Au sein de la société civile, la colère et l’incompréhension montent. « On n’a jamais donné autant d’argent pour l’armée et eu autant de morts », s’interrogeait ainsi Sayouba, un manifestant, avant de conclure, écœuré : « Si on ne peut rien changer, qu’ils déguerpissent ! »

Côtés organisateurs, ce matin, certains se disaient prêts à durcir le mouvement. « Nous répondrons présents. Nous sommes plus que jamais déterminés. Même s’il faut aller au-delà d’une marche, on le fera ! », prévenait ainsi Bassolma Bazie, le secrétaire général de la CGTB.
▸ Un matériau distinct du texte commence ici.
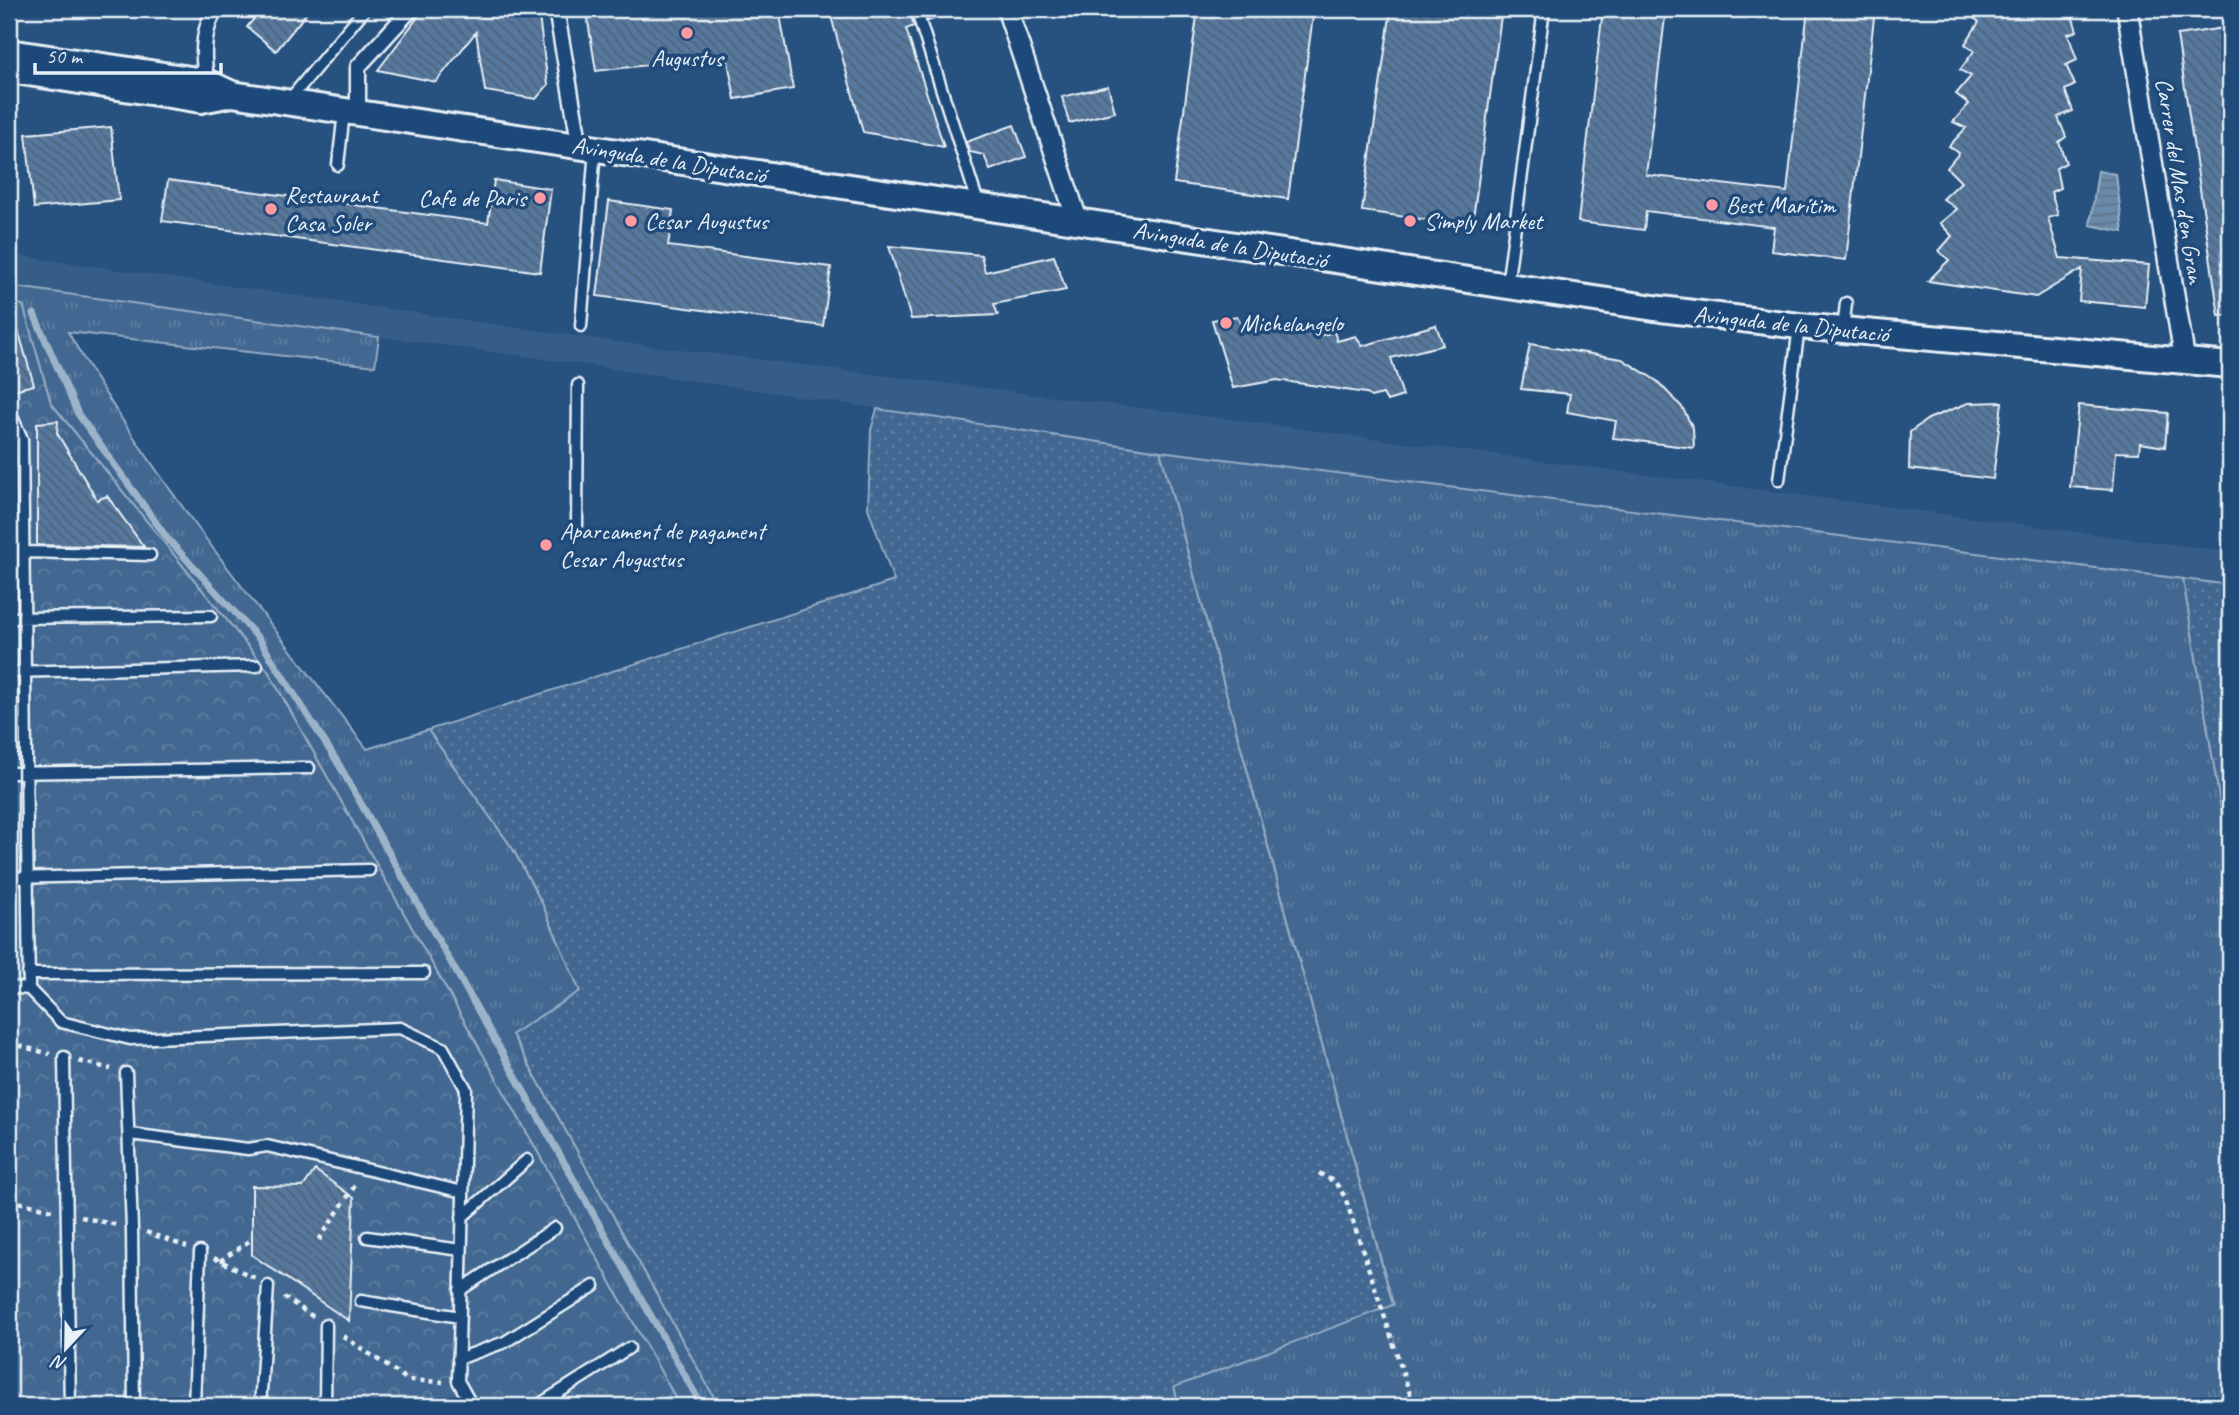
<svg xmlns="http://www.w3.org/2000/svg" width="2239" height="1415" font-family="Caveat,sans-serif">
  <defs>
    <pattern id="grass-tufts" width="24" height="20" patternUnits="userSpaceOnUse" patternTransform="scale(1.75)"><rect width="24" height="20" fill="#436891"/><path d="M3 7l-1-3M5 7V3M7 7l1-3M15 17l-1-3M17 17v-4M19 17l1-3" fill="none" stroke="#5e7ea1"/></pattern>
    <pattern id="park-crowns" width="20" height="18" patternUnits="userSpaceOnUse" patternTransform="scale(1.75)"><rect width="20" height="18" fill="#436891"/><path d="M2 6a3 3 0 1 1 6 0M12 15a3 3 0 1 1 6 0" fill="none" stroke="#5e7ea1"/></pattern>
    <pattern id="garden-dots" width="8" height="8" patternUnits="userSpaceOnUse" patternTransform="scale(1.75)"><rect width="8" height="8" fill="#436891"/><path d="M2 2h.1M6 6h.1" fill="none" stroke="#5e7ea1" stroke-width="1.8" stroke-linecap="round"/></pattern>
    <pattern id="water-rules" width="6" height="5" patternUnits="userSpaceOnUse" patternTransform="scale(1.75)"><rect width="6" height="5" fill="#6b8aaa"/><path d="M0 2.5h6" fill="none" stroke="#5e7388"/></pattern>
    <pattern id="building-back-hatch" width="6" height="6" patternUnits="userSpaceOnUse" patternTransform="scale(1.75)"><rect width="6" height="6" fill="#57789d"/><path d="M-1 5l2 2M0 0l6 6M5-1l2 2" fill="none" stroke="#4f6278"/></pattern>
  </defs>
  <rect width="100%" height="100%" fill="#27517f"/>
  <filter id="ink" filterUnits="userSpaceOnUse"><feTurbulence type="fractalNoise" baseFrequency=".0143" numOctaves="2"/><feDisplacementMap in="SourceGraphic" scale="14" xChannelSelector="R" yChannelSelector="G"/><feConvolveMatrix kernelMatrix="1 2 1 2 8 2 1 2 1" color-interpolation-filters="sRGB"/></filter>
  <g filter="url(#ink)">
    <path fill="#355d88" d="M9 254 596 339 1166 411 2230 552V585L1160 451 595 366 9 286Z"/>
    <path fill="url(#grass-tufts)" stroke="#96acc4" stroke-width="2" d="M9 286 379 337 375 366 68 332C154 481 263 613 367 749L428 730 513 849 542 903 580 991 512 1034 719 1406H680L268 671 51 403 23 306 9 303Z
      M1160 451 2183 579 2230 863V1406H1179L1174 1387 1393 1304Z"/>
    <path fill="url(#park-crowns)" stroke="#96acc4" stroke-width="2" d="M9 303 23 305 51 403 268 671 680 1406H9Z"/>
    <path fill="url(#garden-dots)" stroke="#96acc4" stroke-width="2" d="M877 409 1160 451 1393 1305 1174 1387 1179 1406H719L512 1034 580 991 542 903 513 849 428 730 894 581 868 508 871 430Z
      M2183 579 2230 585V863Z"/>
    <path fill="url(#water-rules)" stroke="#9db3c9" stroke-width="2" d="M2098 171 2116 174 2123 232 2090 225Z"/>
    <g fill="none" stroke-linecap="round" stroke-linejoin="round">
      <path stroke="#9db3c9" stroke-width="7" d="M34 314 78 414 167 538 259 639 338 763 702 1406"/>
    </g>
    <path fill="url(#building-back-hatch)" stroke="#e8f1f8" stroke-width="2" d="M262 9H310L276 51 247 27Z
      M424 9H538L548 85 536 99 485 91 476 32 436 82 378 70Z
      M586 9H650V11L779 9 793 89 735 99 727 56 596 71Z
      M829 9H909L914 26 906 29 944 147 863 132Z
      M924 9H953L954 12 928 21Z
      M1198 9H1314L1288 199 1174 183Z
      M1391 9H1502L1472 226 1362 211Z
      M1603 9H1666L1646 175 1787 192 1808 9H1875L1846 260 1771 251 1774 227 1646 211 1644 230 1578 222Z
      M1962 9H2070L2077 31 2068 34 2077 60 2066 65 2075 85 2065 90 2073 111 2058 117 2066 137 2059 142 2066 163 2056 168 2060 188 2051 192 2058 215 2048 218 2060 258 2149 265 2145 307 2079 301 2082 269 2036 297 1928 281 1949 260 1939 251 1952 236 1940 223 1957 209 1943 199 1961 182 1947 168 1959 153 1949 146 1966 128 1953 122 1969 104 1956 94 1971 76 1960 70 1974 51 1965 44 1979 22Z
      M2230 27V315L2219 316 2177 35Z
      M1108 86 1115 112 1069 123 1062 97Z
      M1014 125 1026 157 990 170 984 155 970 152 966 142Z
      M111 127 119 200 34 208 26 134Z
      M168 180 488 223 494 180 551 189 540 272 162 221Z
      M609 201 673 210 668 246 831 267 823 326 597 296Z
      M889 246 981 255 985 272 1054 256 1066 290 994 304 998 315 911 319Z
      M14 316 34 385 13 390 9 375V317Z
      M1237 316 1242 327 1260 323 1264 332 1285 326 1290 336 1309 330 1314 337 1334 332 1337 341 1356 336 1362 346 1436 325 1443 345 1391 358 1403 396 1387 401 1383 394 1371 397 1366 393 1277 380 1233 388 1212 320Z
      M1530 344 1622 359 1657 381 1682 407 1693 428 1694 448 1613 438 1616 421 1567 412 1570 394 1521 389Z
      M2002 402 1993 479 1909 469 1910 432 1928 419 1968 403Z
      M2079 405 2168 413 2165 447 2140 443 2139 453 2116 452 2113 490 2070 487Z
      M58 421 57 433 97 500 107 496 144 547 37 545V423Z
      M315 1170 354 1198 349 1321 252 1255V1186L303 1187Z"/>
    <g fill="none" stroke-linecap="round" stroke-linejoin="round">
      <g stroke="#e8f1f8" stroke-width="15">
        <path id="service" d="M916 9 978 203
          M290 99 365 9
          M338 165 344 112
          M1507 286 1544 9
          M581 326 595 149
          M1843 330 1846 303
          M9 410 22 439 29 989 9 987
          M1779 480 1799 327
          M577 525 578 385
          M24 552 150 555
          M9 618 211 616
          M9 672 257 666
          M9 773 309 768
          M9 878 369 870
          M28 974 424 973
          M29 989 61 1022 130 1039 400 1028 443 1048 466 1089 458 1381 472 1406
          M64 1057 70 1406
          M126 1073 132 1229 134 1406
          M130 1134 248 1149 267 1146 463 1192
          M462 1217 527 1160
          M367 1237 461 1250
          M460 1290 555 1228
          M361 1301 460 1317
          M458 1359 505 1342 594 1286
          M194 1406 200 1252
          M260 1406 268 1286
          M325 1406 326 1325
          M537 1406 629 1348
          M666 1406 669 1404"/>
      </g>
      <g stroke="#e8f1f8" stroke-width="19">
        <path id="pedestrian" d="M556 9 580 147
          M205 69C202 50 205 24 216 9
          M358 113V67L411 9"/>
      </g>
      <g stroke="#e8f1f8" stroke-width="24">
        <path id="minor" d="M1007 9 1078 222
          M2127 9 2185 361"/>
      </g>
      <g stroke="#e8f1f8" stroke-width="30">
        <path id="tertiary" d="M9 52 204 81 232 94 1661 309 1799 326 2230 365
          M9 70 201 100 232 94"/>
      </g>
      <path stroke="#e8f1f8" stroke-width="4.5" stroke-dasharray="5 5" stroke-linecap="butt" d="M9 1043 50 1054
        M79 1061 111 1069
        M1319 1173 1335 1182 1345 1197 1414 1406
        M9 1200 52 1210
        M81 1217 117 1225
        M146 1232 187 1247
        M319 1240 356 1184
        M214 1258 257 1279
        M220 1261 252 1239
        M284 1297 315 1318
        M343 1336 408 1380 443 1382"/>
      <use href="#service" stroke="#1f4a7a" stroke-width="10"/>
      <use href="#pedestrian" stroke="#1f4a7a" stroke-width="14"/>
      <use href="#minor" stroke="#1f4a7a" stroke-width="19"/>
      <use href="#tertiary" stroke="#1f4a7a" stroke-width="24"/>
    </g>
  </g>
  <g fill="#ff9aa2" stroke="#1f4a7a" stroke-width="2.5">
    <circle cx="687" cy="33" r="7"/>
    <circle cx="540" cy="198" r="7"/>
    <circle cx="1712" cy="205" r="7"/>
    <circle cx="271" cy="209" r="7"/>
    <circle cx="631" cy="221" r="7"/>
    <circle cx="1410" cy="221" r="7"/>
    <circle cx="1226" cy="323" r="7"/>
    <circle cx="546" cy="545" r="7"/>
  </g>
  <g text-anchor="middle" dominant-baseline="central" stroke-width="7" stroke-linejoin="round" paint-order="stroke">
    <g font-size="24" fill="#e8f1f8" stroke="#1f4a7a" text-anchor="start">
      <text x="687" y="58" text-anchor="middle">Augustus</text>
      <text x="285" y="195">Restaurant<tspan x="285" dy="28">Casa Soler</tspan></text>
      <text x="526" y="198" text-anchor="end">Cafe de Paris</text>
      <text x="1726" y="205">Best Marítim</text>
      <text x="645" y="221">Cesar Augustus</text>
      <text x="1424" y="221">Simply Market</text>
      <text x="1240" y="323">Michelangelo</text>
      <text x="560" y="531">Aparcament de pagament<tspan x="560" dy="28">Cesar Augustus</tspan></text>
    </g>
    <g font-size="24" fill="#e8f1f8" stroke="#1f4a7a">
      <text transform="translate(669 160) rotate(9)">Avinguda de la Diputació</text>
      <text transform="translate(2180 181) rotate(81)">Carrer del Mas d'en Gran</text>
      <text transform="translate(1230 245) rotate(9)">Avinguda de la Diputació</text>
      <text transform="translate(1791 324) rotate(6)">Avinguda de la Diputació</text>
    </g>
  </g>
  <rect width="2239" height="1415" fill="none" stroke="#1f4a7a" stroke-width="35"/>
  <rect x="18" y="18" width="2204" height="1380" fill="none" stroke="#e8f1f8" stroke-width="2.5" filter="url(#ink)"/>
  <g transform="translate(66 1348) rotate(202)" stroke="#1f4a7a" stroke-width="5" paint-order="stroke">
  <path d="M0-5L12 26L0 18L-12 26Z" fill="#e8f1f8"/>
  <text y="-10" font-size="19" font-weight="bold" text-anchor="middle" fill="#e8f1f8">N</text>
  </g>
  <path d="M35 63v10h186v-10" fill="none" stroke="#e8f1f8" stroke-width="3.5"/>
  <text x="46" y="63" font-size="21" fill="#e8f1f8" stroke="#1f4a7a" stroke-width="5" paint-order="stroke">50 m</text>
</svg>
Le gouvernement a réagi dans la soirée, expliquant que les organisateurs n’avaient pas « respecté les délais » pour obtenir l’autorisation de manifester et que « c’est la raison pour laquelle les forces de l’ordre ont dû agir ». « Il n’y a pas eu de chasse aux sorcières. C’est simplement parce que la loi n’a pas été respectée, malgré les injonctions du gouvernement et les mises en garde que nous avions faites. Certaines personnes se sont mises à vouloir défier l’autorité de l’Etat », a déploré le ministre de l’administration territoriale, Siméon Sawadogo.